Reforms needed by modern educationWhen we are born, we want to eat the world. Our curiosity is insatiable, and we need to know every single detail about every single thing we stumble upon. Fast-forward twelve years or less. That innate curiosity is just a fading memory. Whatever ingenuity we have we use only to figure out the best way to play truant.

What has happened here? Where has the spirit of enquiry gone? The answer is at the same time counterintuitive and obvious: it was school that has taught us not to care. Education has effectively killed our curiosity.

Granted, this doesn’t describe everyone’s experience, but it’s nonetheless an extremely common occurrence in modern Western society. It’s obvious that the modern system of education is profoundly flawed. It can even be detrimental to the students sometimes. But how to fix it? Or maybe the question should be, can it be fixed at all? Is there something inherently wrong at the core of modern education? Can a few reforms here and there patch it up, or should just tear the house down?

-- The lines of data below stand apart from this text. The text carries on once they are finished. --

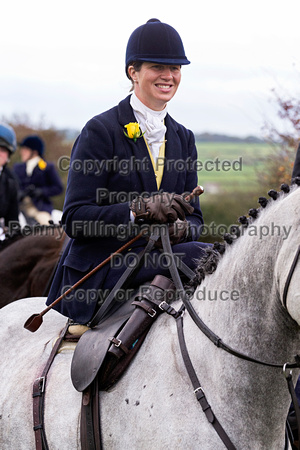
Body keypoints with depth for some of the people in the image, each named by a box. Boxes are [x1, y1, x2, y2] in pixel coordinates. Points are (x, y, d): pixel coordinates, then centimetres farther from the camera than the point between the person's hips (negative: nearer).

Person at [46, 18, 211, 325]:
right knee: (204, 256, -30)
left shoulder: (183, 138, 16)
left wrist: (182, 227, -11)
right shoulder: (101, 131, -3)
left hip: (156, 259, 6)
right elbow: (74, 219, -10)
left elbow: (193, 216, 16)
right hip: (100, 274, -6)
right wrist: (139, 210, -26)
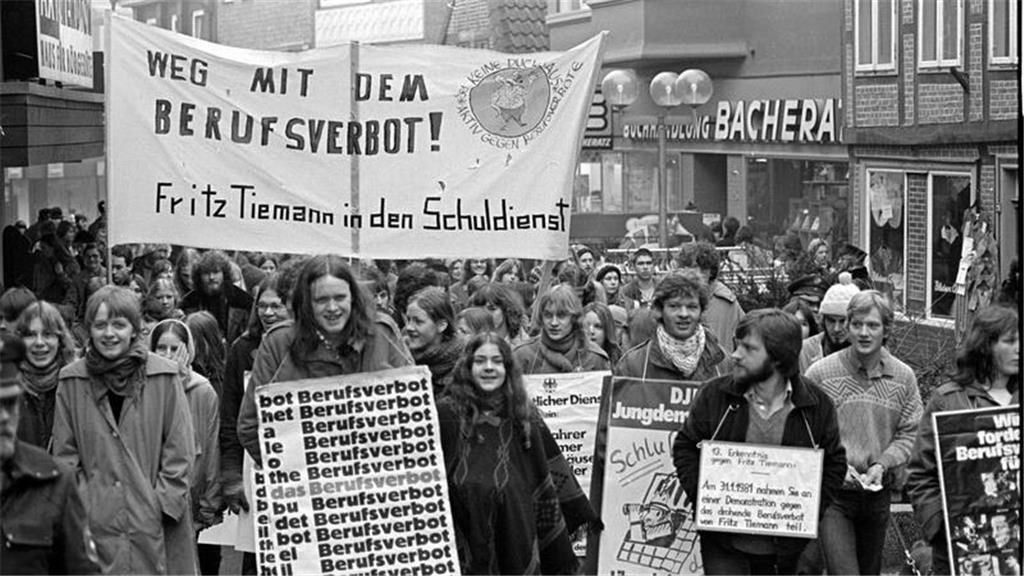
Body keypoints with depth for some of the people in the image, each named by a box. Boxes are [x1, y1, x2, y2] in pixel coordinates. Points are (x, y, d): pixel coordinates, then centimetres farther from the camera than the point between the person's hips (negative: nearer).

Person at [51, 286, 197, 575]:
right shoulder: (72, 381, 4)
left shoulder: (163, 377, -1)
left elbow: (180, 451, 1)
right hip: (96, 524, 1)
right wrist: (80, 506, -1)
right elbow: (65, 454, 8)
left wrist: (162, 501, -6)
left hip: (155, 524, -1)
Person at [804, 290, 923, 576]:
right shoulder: (820, 373, -7)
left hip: (879, 492, 4)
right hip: (832, 491, -4)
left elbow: (908, 433, 2)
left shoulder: (903, 377, 1)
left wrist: (882, 465, -13)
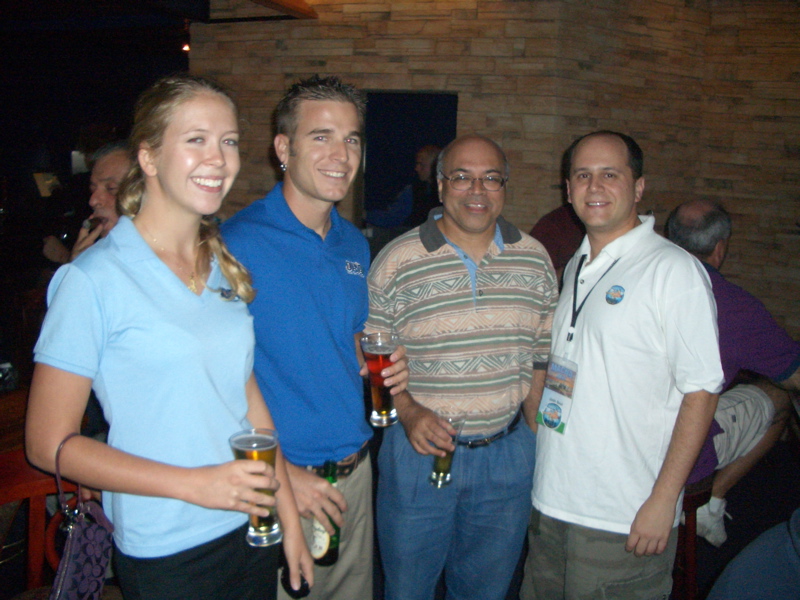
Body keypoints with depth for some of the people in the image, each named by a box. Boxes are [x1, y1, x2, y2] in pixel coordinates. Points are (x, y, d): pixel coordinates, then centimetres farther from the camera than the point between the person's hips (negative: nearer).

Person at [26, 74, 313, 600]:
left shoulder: (225, 267, 4)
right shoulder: (93, 280, -15)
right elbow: (50, 444, -12)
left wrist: (290, 518, 6)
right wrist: (193, 483, -19)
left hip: (251, 531, 6)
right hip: (166, 558, -5)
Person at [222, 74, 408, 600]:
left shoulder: (355, 244, 5)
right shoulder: (237, 244, -17)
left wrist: (382, 367, -2)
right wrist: (280, 472, -19)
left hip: (356, 473, 7)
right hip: (283, 483, -6)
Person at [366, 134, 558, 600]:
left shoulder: (535, 259, 2)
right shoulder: (397, 262, -8)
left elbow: (542, 358, 7)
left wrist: (537, 443, 6)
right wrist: (409, 411, -18)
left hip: (508, 453, 2)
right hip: (420, 451, -2)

These are important questions with no easy answers. But, if we want the next generations to be able to keep up with the relentless pace of 21st century society, we must something about education.

Let’s first look at the root of the problem. It could be argued that ‘broken’ is not the right word to describe modern education. The right word is ‘old.’

Yes, it sounds like a paradox, but modern education is just too old. It’s outdated and archaic, a legacy system inherited from the Industrial Revolution. This system was designed to cater to the needs of the era – and also by the principles of the Revolution. Long rows of identical, neat desks in front of a drilling instructor, an emphasis on orderliness and standardized texts – it’s the principle of Ford’s assembly line applied to the mass production of cheap but usable professionals.

The societal realities of those times, though, are very different to ours. Back then, technological employment was threatening those who had traditionally made a living with manual labor; mass education was necessary to create bookkeepers, clerks and administrators that could keep the machinery running. Now, though, we’re going through a second Industrial Revolution – only now it’s not menial manual labor that is being threatened, but menial mental labor. The development of AI is making many administrative jobs increasingly irrelevant. And the landscape is bound to change vastly in the next few decades.

According to scholar Cathy Davidson, sixty-five percent entering grade school today will end up working in positions that haven’t even been invented yet. Instead of focusing in this future, modern education insists in treating students as if they were living in the eighteenth century.

Future jobs won’t require raw mental power, mindless number-crunching and mnemotechnics – computers will take care of that. Future jobs will require creativity, individuality and a can-do attitude. Though these values often get lip-service from teachers all over the world, the reality of education inculcates exactly the opposite ideas in children. They’re taught to learn by rote and discard their knowledge as soon as it has been put onto the exam paper. They’re taught, often through fear, not only to respect authority but not to question it.

Reform on education, then, must take place from the root. How to do this, though, is a hard and complex question. There is, however, one immediate concern that could be maiming our children’s prospects: the way education is killing curiosity, creativity and passion.

Let’s look at an obvious case: reading. It’s no secret that children hate reading nowadays. It has already become somewhat of a relic as a form of entertainment, and this is not only because of TV and the Internet – it’s also in great part Shakespeare’s fault.

Now, it’s obvious that Shakespeare, Chaucer, and all the other classic writers taught in English classes are great masters of literature, and that educated people should absolutely know about them. However, the fact is that students don’t really understand Shakespeare’s world, and explaining it to them doesn’t help things. After all, literature is felt viscerally. The result is that children start linking together reading and tedious classes about historical contexts.

How to fix this? By not teaching children literature on itself, but the fact that literature is meant to be enjoyed. Teachers should, on a case-by-case basis, see what interests their students and let them read whatever grips their young minds. What if it’s popular fiction? What if, by literary standards, it’s “trash”? Then at least they’ll be reading out of passion, not of obligation. And passion breeds deeper interests. Students will, once they have a deeper understanding of literature, be attracted to more difficult works, such as Shakespeare.

How to implement this less rigid, more organic way of learning is by no means easy, especially given how students outnumber education professionals. Clearly technology would be a crucial component of this new model. But however we decide to do it, it’s important that we find solutions, and that we find them soon, before we damage the future of the next generation of professionals.